*Aim*. Quote the stretch from "In the task" through "and vice versa." in the deepfake passage below, word for word.

*Passage*.
#####

In the task of deep fakery, we would have a few hundred pictures of person A and a few hundred pictures of person B. The objective is to reconstruct person B's face with the facial expression of person A and vice versa.  

to understand how it works, lets look at the following image:  
![img1](Ch11_deepfake1.png)  

In the preceding picture, we are passing images of person A and person B through an encoder (Encoder). Once we get the latent vectors corresponding to person A (Latent Face A) and person B (Latent Face B), we pass the latent vectors through their corresponding decoders (Decoder A and Decoder B) to fetch the corresponding original images (Reconstructed Face A and Reconstructed Face B). So far, the concept of encoder and decoder is very similar to what we learned in the Autoencoders section. However, in this scenario, we have only one encoder, but two decoders (each decoder corresponding to a different person). The expectation is that the latent vectors obtained from the encoder represent the information about the facial expression present within the image, while the decoder fetches the image corresponding to the person. Once the encoder and the two decoders are trained, while performing deep fake image generation, we switch the connection within our architecture as follows:  
![img2](Ch11_deepfake2.png)  

When the latent vector of person A is passed through decoder B, the reconstructed face of person B will have the characteristics of person A (a smiling face) and vice versa for person B when passed through decoder A (a sad face).  

Note: One additional trick that helps in generating a realistic image is warping face images and feeding them to the network in such a way that the warped face is the input and the original image is expected as the output.

In [None]:
import os
if not os.path.exists('Faceswap-Deepfake-Pytorch'):
    !wget -q https://www.dropbox.com/s/5ji7jl7httso9ny/person_images.zip
    !wget -q https://raw.githubusercontent.com/sizhky/deep-fake-util/main/random_warp.py
    !unzip -q person_images.zip
# !pip install -q torch_snippets torch_summary
from torch_snippets import *
from random_warp import get_training_data

In [None]:
face_cascade = cv2.CascadeClassifier(cv2.data.haarcascades + 'haarcascade_frontalface_default.xml')

In [None]:
def crop_face(img):
    gray = cv2.cvtColor(img, cv2.COLOR_BGR2GRAY)
    faces = face_cascade.detectMultiScale(gray, 1.3, 5)

#####

*Data*.
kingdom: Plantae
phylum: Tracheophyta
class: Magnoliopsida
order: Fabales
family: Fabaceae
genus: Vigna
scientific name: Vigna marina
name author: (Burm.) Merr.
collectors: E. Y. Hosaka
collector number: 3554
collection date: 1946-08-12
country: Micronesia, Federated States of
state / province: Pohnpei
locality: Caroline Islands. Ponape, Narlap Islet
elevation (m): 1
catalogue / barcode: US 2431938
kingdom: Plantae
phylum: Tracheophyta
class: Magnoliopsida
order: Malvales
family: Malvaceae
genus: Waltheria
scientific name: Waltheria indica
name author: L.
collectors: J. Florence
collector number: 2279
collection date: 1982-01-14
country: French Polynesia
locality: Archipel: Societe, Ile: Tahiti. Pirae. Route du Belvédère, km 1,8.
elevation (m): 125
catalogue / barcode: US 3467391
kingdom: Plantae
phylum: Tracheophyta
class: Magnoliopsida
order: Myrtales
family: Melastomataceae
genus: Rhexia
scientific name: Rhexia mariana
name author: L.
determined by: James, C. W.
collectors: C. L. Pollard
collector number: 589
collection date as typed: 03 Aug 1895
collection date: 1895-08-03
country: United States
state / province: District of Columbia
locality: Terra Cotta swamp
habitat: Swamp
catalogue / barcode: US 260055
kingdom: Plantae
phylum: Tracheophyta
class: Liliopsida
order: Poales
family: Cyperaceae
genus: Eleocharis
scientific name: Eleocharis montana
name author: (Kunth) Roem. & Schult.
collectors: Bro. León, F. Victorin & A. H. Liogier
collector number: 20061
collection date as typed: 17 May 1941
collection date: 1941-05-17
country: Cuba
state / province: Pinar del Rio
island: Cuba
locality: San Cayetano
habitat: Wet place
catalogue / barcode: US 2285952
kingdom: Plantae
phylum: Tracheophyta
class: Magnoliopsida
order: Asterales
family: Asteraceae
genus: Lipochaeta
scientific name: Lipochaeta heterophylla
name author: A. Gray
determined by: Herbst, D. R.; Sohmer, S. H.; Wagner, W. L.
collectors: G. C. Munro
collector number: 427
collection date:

#####

*Solution to this exercise*.
In the task of deep fakery, we would have a few hundred pictures of person A and a few hundred pictures of person B. The objective is to reconstruct person B's face with the facial expression of person A and vice versa.